In the coming days, Congress will vote on major spending legislation that will include funding cuts for foreign policy and defense programs.
Among the items on the chopping block is the United States Institute of Peace, a government-funded think tank devoted to furthering development and peace in the world.
In a world where North Korea has just conducted its sixth nuclear weapons test, individuals in Burma may be facing genocide, famine is occurring in South Sudan, and conflict is plaguing the Middle East, now is an inadvisable time to defund a think tank devoted to cultivating peace and addressing conflict in the world.
The Institute of Peace’s work alleviates strain on the U.S. government by conducting on-the-ground research to develop best practices in aid and development. It is a “do-tank” that puts policy into action.
The Heritage Foundation and the Institute of Peace work closely together, brainstorming solutions to religious freedom challenges, persecution of Rohingya Muslims in Burma, and extremism in Pakistan.
Religious freedom is a top priority for the Trump administration, and the Institute of Peace has a proven track record in working with people of all faiths to advance religious liberty abroad.
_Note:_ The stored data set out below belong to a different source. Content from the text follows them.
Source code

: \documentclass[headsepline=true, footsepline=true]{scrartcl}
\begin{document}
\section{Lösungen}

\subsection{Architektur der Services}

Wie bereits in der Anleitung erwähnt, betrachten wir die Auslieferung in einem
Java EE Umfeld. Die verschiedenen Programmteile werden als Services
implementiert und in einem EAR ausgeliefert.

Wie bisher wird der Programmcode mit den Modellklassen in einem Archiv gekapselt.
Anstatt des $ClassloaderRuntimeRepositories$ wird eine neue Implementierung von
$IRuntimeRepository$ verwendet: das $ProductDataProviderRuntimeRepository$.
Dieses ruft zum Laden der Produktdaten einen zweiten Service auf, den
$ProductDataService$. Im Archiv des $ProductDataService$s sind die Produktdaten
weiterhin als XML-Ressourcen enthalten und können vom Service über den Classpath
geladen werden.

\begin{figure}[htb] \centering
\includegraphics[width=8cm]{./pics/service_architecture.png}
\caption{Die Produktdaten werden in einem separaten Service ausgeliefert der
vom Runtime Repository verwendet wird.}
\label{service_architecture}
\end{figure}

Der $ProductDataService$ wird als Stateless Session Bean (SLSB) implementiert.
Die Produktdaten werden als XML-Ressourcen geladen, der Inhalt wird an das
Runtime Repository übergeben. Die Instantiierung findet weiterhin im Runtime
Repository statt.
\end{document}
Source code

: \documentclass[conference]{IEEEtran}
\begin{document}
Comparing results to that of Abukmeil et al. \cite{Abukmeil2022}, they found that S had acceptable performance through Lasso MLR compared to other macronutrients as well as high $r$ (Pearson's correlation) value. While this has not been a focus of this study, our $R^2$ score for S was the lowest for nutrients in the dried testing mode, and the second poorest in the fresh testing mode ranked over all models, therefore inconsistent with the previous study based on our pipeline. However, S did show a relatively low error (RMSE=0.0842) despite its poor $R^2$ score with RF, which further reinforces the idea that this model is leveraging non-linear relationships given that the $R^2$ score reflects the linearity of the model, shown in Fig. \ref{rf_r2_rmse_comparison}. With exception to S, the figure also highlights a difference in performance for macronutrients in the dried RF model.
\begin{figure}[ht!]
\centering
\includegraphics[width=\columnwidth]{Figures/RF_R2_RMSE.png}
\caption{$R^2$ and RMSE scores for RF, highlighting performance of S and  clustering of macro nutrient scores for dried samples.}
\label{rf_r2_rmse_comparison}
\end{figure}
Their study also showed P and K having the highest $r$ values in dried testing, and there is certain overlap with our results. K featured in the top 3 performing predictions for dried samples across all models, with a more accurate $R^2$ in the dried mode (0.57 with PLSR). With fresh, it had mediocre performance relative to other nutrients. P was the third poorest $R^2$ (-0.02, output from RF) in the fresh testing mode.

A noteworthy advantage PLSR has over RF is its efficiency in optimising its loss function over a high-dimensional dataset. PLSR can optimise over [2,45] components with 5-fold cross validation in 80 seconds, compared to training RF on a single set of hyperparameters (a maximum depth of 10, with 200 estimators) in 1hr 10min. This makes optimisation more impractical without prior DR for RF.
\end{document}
For example, Heritage and the Institute of Peace hosted a seminal event in January featuring Pakistani leader Bilawal Bhutto, son of assassinated former Pakistani Prime Minister Benazir Bhutto. Islamic extremists murdered Bhutto in 2007.
The event sought to elevate moderate Muslim voices and provide hope for a more prosperous and democratically free Pakistan.
Jim Carafano, vice president for foreign and defense policy, and Lisa Curtis, former senior fellow for South Asia at The Heritage Foundation—now senior director for South and Central Asian affairs at the National Security Council—argue:
Programs that contribute directly to the vital U.S. goals of conflict prevention and peace building throughout the world, however, should be spared. Many such programs are run by the United States Institute of Peace.
There is, no doubt, a need to balance the federal budget and cut unnecessary programs. The Institute of Peace is not one of them. Congress should think carefully before defunding such a vital think tank.